_REQUEST A:_
Answer these from the Vista blog post:
(i) In which car park did the writer's car break down?
(ii) At which store was Vista sold to the writer?
(iii) In what month did the battle with Vista start?

[start of DOCUMENT SECTION]

12 March 2008

NEWSFLASH Susan V's Vista - Vista wins 6-2

The run up....

Ok, it has been one thing after another the last few weeks. Started of the new breaking up with my boyfriend, (less said about that the better) Quickly followed by having my car windscreen smashed, and not the one I needed replacing either!!! My car then decided to break down, luckily in Halfords car park, (Hmmm very suss) had to cough up for a new battery, Then the same day I came home, and all the electric had gone... and to what did I owe that pleasure? My microwave had blown up and took all my electric with it!

My background with Vista

Just when I thought it couldn't get any worse it did. CUE VISTA.......
If I even started on what Vista has put me through in the last year, we would be here forever, and btw anyone who came here looking for a solution to their vista problems, I do have one that works brilliantly, keep reading!




My vista was sold to me by an over enthusiastic sales woman at PC world, who told me my computer could easily run it as an upgrade to my XP, and well to cut a long story short, she was wrong!
Vista was a trojan horse sent in to my computer to make my life a misery. Simple tasks like saving files had now become a chore, and the delights of a basic yet fully functional graphics card, were no more to be seen. It appeared to me that my hardware had taken an instant dislike to this new chap and were making sure I knew it! Not one to give in too easily, I resisted the urge to throw the machine out of the window, (why does the line resistance is futile come to mind?) and I let battle commence ... Susan v Mr. M Vista




The last straw



So the battle with vista started in May last year, like I said previously I had problems adding files to folder, which I had learnt do deal with, by simply not adding any, and the simple task of having to restart my computer at least 5 times each time just to get the graphics card to kick in. I was used to seeing 70% RAM being used simply with only the basic processes running, and not being able to run the sidebar and Windows Aero was merely a small detail, hey what did I need that for anyway??? So what happened I hear you ask, what made me surrender this battle?

[end of DOCUMENT SECTION]
[start of INPUT RECORDS]

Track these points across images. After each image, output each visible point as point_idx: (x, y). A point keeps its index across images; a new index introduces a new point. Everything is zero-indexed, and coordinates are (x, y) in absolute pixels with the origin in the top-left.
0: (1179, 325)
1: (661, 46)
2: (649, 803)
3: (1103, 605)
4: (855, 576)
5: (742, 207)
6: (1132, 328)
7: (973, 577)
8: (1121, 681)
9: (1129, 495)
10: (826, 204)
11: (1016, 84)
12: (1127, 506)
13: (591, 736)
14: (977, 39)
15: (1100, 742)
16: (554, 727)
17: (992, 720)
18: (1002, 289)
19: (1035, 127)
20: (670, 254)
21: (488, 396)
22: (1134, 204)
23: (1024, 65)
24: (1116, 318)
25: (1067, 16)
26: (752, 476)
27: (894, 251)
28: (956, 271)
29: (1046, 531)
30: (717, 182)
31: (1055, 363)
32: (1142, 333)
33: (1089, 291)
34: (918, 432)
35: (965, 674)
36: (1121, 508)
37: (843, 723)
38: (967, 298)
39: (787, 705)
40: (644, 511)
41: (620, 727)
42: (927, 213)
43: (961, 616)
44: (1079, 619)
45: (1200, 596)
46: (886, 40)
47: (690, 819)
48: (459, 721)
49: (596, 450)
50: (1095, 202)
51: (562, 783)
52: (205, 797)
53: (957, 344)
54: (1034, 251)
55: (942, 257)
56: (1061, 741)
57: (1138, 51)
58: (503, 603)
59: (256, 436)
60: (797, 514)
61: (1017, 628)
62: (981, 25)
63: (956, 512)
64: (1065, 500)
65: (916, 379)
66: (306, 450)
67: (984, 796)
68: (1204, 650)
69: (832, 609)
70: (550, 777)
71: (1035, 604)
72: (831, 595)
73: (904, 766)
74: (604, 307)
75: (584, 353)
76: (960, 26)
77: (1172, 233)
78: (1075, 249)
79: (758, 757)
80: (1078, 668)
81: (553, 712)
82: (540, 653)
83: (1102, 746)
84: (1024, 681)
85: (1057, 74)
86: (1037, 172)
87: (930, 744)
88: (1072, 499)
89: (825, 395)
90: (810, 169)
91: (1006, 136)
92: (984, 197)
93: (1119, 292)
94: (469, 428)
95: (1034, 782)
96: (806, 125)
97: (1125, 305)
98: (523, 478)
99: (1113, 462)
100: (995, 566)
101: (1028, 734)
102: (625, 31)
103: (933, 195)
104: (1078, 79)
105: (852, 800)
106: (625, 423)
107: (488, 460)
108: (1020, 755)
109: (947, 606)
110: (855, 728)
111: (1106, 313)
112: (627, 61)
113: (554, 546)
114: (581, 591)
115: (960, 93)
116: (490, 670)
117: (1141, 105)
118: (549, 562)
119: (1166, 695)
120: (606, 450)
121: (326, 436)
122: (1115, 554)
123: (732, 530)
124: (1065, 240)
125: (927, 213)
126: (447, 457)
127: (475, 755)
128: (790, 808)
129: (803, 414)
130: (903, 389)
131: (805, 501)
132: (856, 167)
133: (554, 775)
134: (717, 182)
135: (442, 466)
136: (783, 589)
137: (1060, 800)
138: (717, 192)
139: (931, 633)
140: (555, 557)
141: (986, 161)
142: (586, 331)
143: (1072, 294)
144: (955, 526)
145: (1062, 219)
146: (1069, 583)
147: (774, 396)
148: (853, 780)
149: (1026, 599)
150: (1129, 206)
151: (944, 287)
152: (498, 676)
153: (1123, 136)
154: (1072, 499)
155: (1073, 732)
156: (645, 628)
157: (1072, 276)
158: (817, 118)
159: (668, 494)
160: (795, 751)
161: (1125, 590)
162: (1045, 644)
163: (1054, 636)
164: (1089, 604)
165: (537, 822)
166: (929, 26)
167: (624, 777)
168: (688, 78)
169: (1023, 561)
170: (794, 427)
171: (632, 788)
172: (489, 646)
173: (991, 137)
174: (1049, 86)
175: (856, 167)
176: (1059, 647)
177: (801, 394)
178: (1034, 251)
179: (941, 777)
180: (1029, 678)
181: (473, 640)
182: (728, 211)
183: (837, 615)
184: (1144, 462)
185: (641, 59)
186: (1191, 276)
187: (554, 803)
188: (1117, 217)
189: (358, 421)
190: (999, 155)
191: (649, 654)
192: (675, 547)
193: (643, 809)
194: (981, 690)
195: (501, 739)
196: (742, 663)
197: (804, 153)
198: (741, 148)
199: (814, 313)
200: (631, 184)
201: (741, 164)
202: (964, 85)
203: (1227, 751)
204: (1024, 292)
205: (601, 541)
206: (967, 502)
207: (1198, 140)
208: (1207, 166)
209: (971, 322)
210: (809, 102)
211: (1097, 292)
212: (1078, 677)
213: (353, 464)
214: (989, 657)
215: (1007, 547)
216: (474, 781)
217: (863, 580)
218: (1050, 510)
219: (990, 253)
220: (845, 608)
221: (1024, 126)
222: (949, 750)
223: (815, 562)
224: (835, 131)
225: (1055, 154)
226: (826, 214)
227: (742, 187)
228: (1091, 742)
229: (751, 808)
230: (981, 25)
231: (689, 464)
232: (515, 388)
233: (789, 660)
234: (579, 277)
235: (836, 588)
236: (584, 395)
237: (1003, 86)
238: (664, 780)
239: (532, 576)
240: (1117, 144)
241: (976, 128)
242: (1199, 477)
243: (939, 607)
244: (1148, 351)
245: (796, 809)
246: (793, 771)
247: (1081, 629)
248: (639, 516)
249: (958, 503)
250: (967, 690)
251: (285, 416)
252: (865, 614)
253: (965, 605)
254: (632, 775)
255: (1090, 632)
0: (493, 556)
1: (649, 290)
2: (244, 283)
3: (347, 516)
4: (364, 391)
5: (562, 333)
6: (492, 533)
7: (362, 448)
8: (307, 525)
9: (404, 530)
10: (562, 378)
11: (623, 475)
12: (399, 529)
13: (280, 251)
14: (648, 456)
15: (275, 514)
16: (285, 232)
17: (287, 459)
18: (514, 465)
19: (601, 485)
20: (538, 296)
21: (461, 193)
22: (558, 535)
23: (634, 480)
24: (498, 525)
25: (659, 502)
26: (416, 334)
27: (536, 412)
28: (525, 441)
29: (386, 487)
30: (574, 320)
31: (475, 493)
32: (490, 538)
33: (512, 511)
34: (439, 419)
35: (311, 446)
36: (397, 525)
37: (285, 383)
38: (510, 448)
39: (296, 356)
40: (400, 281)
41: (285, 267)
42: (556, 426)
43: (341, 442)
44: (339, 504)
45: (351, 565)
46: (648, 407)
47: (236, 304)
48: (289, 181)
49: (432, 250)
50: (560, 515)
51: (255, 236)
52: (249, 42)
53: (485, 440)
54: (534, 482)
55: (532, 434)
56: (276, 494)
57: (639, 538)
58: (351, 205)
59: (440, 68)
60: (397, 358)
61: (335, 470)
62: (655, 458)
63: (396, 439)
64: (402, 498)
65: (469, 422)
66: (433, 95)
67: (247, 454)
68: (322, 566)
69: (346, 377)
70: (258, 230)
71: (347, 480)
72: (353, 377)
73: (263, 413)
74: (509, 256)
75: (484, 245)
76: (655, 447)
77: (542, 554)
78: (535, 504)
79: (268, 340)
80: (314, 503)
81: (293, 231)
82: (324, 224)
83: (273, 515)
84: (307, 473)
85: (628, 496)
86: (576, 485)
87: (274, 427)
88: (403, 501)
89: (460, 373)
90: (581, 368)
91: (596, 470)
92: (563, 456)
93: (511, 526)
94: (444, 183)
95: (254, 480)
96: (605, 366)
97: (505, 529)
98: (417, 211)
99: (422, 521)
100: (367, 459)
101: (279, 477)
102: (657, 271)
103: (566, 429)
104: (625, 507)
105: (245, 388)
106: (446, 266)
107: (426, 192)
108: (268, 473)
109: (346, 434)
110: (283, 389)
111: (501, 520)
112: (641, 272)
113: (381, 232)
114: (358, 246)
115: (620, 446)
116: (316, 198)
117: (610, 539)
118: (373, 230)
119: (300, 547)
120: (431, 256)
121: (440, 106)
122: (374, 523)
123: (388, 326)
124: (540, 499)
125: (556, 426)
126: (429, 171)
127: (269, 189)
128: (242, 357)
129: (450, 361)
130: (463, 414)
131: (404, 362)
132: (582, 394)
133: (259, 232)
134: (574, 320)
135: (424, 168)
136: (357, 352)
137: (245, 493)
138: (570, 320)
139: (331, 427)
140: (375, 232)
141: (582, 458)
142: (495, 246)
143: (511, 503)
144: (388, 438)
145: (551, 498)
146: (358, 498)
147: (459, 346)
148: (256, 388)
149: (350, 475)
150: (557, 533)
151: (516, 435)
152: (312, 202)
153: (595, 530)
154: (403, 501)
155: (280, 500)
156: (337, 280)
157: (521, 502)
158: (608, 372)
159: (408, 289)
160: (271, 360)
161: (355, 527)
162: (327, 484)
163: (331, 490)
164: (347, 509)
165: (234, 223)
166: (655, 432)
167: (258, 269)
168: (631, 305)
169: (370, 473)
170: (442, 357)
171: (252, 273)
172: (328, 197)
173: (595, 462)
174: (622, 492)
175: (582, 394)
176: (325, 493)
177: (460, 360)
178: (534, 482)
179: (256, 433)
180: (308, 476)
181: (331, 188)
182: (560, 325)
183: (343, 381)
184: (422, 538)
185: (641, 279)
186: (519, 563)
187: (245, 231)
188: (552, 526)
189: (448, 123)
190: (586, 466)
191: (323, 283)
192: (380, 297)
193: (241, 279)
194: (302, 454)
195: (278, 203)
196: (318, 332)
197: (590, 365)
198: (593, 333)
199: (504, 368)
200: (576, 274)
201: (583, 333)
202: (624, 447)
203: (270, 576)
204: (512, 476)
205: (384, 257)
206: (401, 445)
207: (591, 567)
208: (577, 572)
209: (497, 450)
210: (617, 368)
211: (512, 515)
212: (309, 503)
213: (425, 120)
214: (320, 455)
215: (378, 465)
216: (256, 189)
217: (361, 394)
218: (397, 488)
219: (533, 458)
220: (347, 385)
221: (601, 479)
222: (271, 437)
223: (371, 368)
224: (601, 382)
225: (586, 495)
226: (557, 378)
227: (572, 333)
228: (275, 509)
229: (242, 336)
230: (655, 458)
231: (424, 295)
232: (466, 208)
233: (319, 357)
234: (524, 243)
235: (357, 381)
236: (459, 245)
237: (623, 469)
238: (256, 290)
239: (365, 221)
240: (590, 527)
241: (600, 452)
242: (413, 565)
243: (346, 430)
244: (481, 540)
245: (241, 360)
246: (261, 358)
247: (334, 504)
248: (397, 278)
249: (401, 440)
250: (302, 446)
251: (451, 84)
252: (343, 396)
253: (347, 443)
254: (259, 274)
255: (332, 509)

[end of INPUT RECORDS]

_REQUEST B:_
Reproduce the part of the records that opens with their first line and closes with the line containing "7: (973, 577)", including both ends.

_COMPLETE RESPONSE A:_
(i) Halfords car park
(ii) PC world
(iii) May

_COMPLETE RESPONSE B:_
Track these points across images. After each image, output each visible point as point_idx: (x, y). A point keeps its index across images; a new index introduces a new point. Everything is zero-indexed, and coordinates are (x, y) in absolute pixels with the origin in the top-left.
0: (1179, 325)
1: (661, 46)
2: (649, 803)
3: (1103, 605)
4: (855, 576)
5: (742, 207)
6: (1132, 328)
7: (973, 577)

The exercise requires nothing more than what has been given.